Getting Started¶
Installation¶
kmeanstf is available from pypi and can thus be installed using pip:
$ pip install kmeanstf
TensorFlow is required (1.15.0 or 2.0.0+) and will be installed automatically if not present.
If you have a supported GPU it is advisable to install tensorflow-gpu
to
get a speed-up of 4-8 for larger problems (see https://www.tensorflow.org/install/gpu).
Self Test¶
kmeanstf has a simple self-testing/demo routine which is realized as static member self_test()
.
Per default it generates a random data set from a mixture of Gaussians and runs both k-means++ (from scikit-learn)
and tunnel k-means. The summed squared error (SSE) and the runtime is printed out and the results are
plotted via matplotlib.
If you execute the following code (with python 3)
from kmeanstf import KMeansTF
km = KMeansTF.self_test()
a table and a plot are generated:
self test ...
Data is mixture of 50 Gaussians in unit square with sigma=0.00711
algorithm | data.shape | k | init | n_init | SSE | Runtime | Improvement
---------------|-------------|------|-----------|---------|-----------|----------|------------
k-means++ | (10000, 2) | 100 | k-means++ | 10 | 0.66363 | 2.23s | 0.00%
tunnel k-means | (10000, 2) | 100 | random | 1 | 0.64342 | 2.81s | 3.05%
Since in this problem the number of centroids (100) is twice as high as the number of Gaussian clusters (50), it seems reasonable to position two centroids in each Gaussian cluster. One can note that k-means++ leaves a number of clusters with only one centroid which leads to a higher SSE than tunnel k-means.
The self_test()
method can also be parametrized to have a different mixture of Gaussians (e.g. only 20 Gaussians)
or a different value of n_clusters (a.k.a. k). Also an own data set can be provided in parameter X (see documentation).
Using KMeansTF¶
The class KMeansTF
is a very close equivalent of scikit-learn’s KMeans class.
Executing the following code
import numpy as np
import matplotlib.pyplot as plt
from kmeanstf import KMeansTF
km = KMeansTF(n_clusters=100, random_state=1)
X = np.random.normal(size=(5000,2))
km.fit(X)
plt.scatter(X[:,0],X[:,1],s=1)
plt.scatter(km.cluster_centers_[:,0],km.cluster_centers_[:,1],s=5,c="r")
plt.title(f"k-means++, SSE = {km.inertia_:.3f}")
plt.show()
Note
The parameter random_state
was set to 1 here to seed the random number generators of python, numpy and tensorflow.

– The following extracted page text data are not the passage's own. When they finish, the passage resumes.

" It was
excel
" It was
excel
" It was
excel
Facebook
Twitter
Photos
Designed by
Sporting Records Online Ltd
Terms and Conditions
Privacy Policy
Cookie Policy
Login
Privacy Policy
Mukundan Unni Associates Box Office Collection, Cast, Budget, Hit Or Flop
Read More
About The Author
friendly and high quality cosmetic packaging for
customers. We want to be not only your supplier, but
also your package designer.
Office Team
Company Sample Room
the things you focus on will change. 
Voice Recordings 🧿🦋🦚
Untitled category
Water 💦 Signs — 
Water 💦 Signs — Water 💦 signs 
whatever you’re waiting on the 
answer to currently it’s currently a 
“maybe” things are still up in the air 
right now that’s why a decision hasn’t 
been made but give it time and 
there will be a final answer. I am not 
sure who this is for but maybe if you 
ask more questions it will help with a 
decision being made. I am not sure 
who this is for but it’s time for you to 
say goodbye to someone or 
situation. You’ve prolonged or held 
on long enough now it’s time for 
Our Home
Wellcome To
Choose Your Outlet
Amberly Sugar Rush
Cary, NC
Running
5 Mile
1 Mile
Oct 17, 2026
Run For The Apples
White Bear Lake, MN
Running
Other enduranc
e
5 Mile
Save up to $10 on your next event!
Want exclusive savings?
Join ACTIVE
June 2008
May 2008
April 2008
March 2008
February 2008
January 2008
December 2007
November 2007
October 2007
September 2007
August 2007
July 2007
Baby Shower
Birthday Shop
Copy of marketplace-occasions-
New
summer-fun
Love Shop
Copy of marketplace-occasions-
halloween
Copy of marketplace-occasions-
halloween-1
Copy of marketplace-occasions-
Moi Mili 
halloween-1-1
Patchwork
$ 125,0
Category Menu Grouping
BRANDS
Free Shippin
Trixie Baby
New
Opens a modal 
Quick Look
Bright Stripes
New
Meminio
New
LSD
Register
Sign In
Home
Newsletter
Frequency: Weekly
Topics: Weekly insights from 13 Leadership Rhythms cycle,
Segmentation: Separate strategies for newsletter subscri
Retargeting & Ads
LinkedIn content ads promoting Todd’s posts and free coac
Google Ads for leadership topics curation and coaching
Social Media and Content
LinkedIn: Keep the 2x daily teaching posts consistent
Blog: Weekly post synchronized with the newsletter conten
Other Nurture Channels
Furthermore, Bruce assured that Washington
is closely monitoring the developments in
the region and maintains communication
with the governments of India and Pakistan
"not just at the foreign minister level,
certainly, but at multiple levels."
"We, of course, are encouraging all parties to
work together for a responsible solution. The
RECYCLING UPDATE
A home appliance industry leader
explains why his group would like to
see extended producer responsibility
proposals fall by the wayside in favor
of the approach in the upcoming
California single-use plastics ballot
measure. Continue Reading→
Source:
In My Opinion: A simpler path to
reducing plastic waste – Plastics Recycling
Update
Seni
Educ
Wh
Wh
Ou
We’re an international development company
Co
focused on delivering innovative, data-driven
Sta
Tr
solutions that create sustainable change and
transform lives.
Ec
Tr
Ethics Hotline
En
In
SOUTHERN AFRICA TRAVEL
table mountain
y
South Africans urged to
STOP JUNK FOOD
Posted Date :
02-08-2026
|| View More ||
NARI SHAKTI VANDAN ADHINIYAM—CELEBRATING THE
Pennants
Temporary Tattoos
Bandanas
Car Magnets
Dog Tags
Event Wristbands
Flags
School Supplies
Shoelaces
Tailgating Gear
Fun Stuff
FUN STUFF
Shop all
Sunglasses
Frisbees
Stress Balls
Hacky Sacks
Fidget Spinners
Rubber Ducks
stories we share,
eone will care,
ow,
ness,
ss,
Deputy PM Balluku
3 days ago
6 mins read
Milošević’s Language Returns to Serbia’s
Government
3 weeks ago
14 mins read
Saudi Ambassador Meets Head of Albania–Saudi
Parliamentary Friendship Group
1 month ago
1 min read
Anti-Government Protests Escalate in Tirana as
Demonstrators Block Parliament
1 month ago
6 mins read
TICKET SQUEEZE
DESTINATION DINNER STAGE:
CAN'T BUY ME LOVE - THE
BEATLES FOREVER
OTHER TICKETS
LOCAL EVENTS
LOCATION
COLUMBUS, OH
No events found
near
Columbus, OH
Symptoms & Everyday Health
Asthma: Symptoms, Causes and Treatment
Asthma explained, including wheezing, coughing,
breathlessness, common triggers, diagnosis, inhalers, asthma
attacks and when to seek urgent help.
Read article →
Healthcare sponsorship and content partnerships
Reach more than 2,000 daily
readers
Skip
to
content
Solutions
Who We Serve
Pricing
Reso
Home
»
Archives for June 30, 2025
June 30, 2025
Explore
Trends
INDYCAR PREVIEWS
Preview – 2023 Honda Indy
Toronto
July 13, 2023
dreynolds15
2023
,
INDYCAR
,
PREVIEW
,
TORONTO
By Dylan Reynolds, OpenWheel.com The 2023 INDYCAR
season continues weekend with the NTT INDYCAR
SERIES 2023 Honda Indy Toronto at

Thus the generated data set is identical to the following example and the SSE values can be compared.
leads to:
Using TunnelKMeansTF¶
The class TunnelKMeansTF
implements the tunnel k-means algorithm as described
in `arXiv:TODO <>`_. Its API is very close to scikit-learn’s KMeans class
but has some additional optional parameters related to tunnel k-means.
Executing the code
import numpy as np
import matplotlib.pyplot as plt
from kmeanstf import TunnelKMeansTF
km = TunnelKMeansTF(n_clusters=100, random_state=1)
X = np.random.normal(size=(5000,2))
km.fit(X)
plt.scatter(X[:,0],X[:,1],s=1)
plt.scatter(km.cluster_centers_[:,0],km.cluster_centers_[:,1],s=5,c="r")
plt.title(f"Tunnel k-means, SSE = {km.inertia_:.3f}")
plt.show()
leads to:
The data set used is the same as in Using KMeansTF for k-means++. One can note that the SSE of the tunnel k-means solution is lower.